::: DATASET EXTRACT

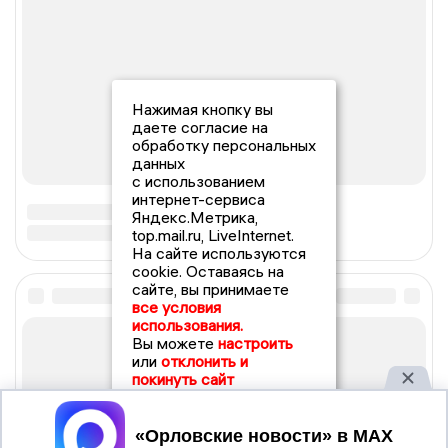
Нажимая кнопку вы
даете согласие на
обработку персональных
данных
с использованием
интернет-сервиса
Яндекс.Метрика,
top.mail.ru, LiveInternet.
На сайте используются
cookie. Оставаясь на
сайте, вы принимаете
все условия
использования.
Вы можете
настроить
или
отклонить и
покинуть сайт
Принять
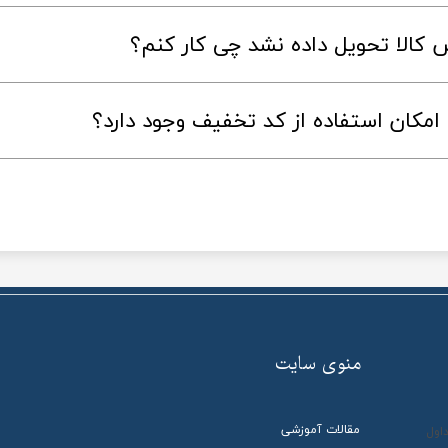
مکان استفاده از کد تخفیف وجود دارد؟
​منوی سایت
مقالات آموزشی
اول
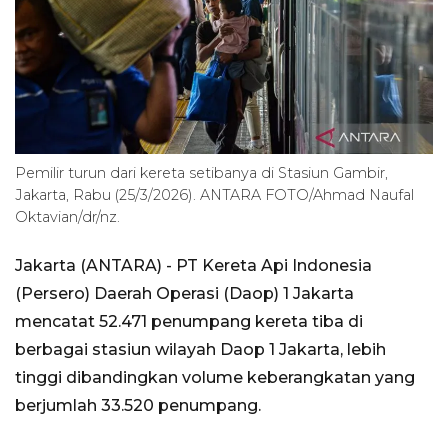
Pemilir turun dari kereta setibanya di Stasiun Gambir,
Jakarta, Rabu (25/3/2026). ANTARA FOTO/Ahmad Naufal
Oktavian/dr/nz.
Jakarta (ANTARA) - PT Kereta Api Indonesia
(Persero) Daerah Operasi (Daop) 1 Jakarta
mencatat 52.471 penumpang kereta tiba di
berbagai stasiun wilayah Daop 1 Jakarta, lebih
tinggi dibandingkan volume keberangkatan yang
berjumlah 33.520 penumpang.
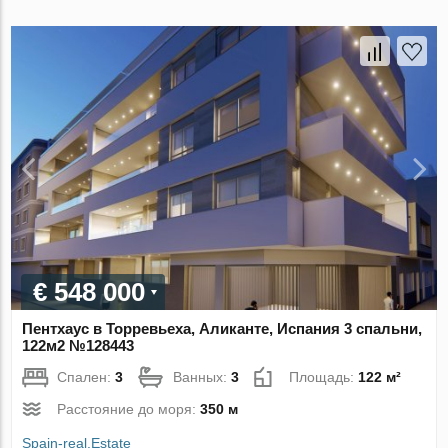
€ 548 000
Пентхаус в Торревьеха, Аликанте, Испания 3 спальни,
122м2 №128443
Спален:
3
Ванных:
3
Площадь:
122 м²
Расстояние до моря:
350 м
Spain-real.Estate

::::::

# EXERCISE BRIEF:
The entries above are to be returned exactly, without their pictures.

# REPLY TO THE TASK:
Нажимая кнопку вы
даете согласие на
обработку персональных
данных
с использованием
интернет-сервиса
Яндекс.Метрика,
top.mail.ru, LiveInternet.
На сайте используются
cookie. Оставаясь на
сайте, вы принимаете
все условия
использования.
Вы можете
настроить
или
отклонить и
покинуть сайт
Принять
مکان استفاده از کد تخفیف وجود دارد؟
​منوی سایت
مقالات آموزشی
اول
Pemilir turun dari kereta setibanya di Stasiun Gambir,
Jakarta, Rabu (25/3/2026). ANTARA FOTO/Ahmad Naufal
Oktavian/dr/nz.
Jakarta (ANTARA) - PT Kereta Api Indonesia
(Persero) Daerah Operasi (Daop) 1 Jakarta
mencatat 52.471 penumpang kereta tiba di
berbagai stasiun wilayah Daop 1 Jakarta, lebih
tinggi dibandingkan volume keberangkatan yang
berjumlah 33.520 penumpang.
€ 548 000
Пентхаус в Торревьеха, Аликанте, Испания 3 спальни,
122м2 №128443
Спален:
3
Ванных:
3
Площадь:
122 м²
Расстояние до моря:
350 м
Spain-real.Estate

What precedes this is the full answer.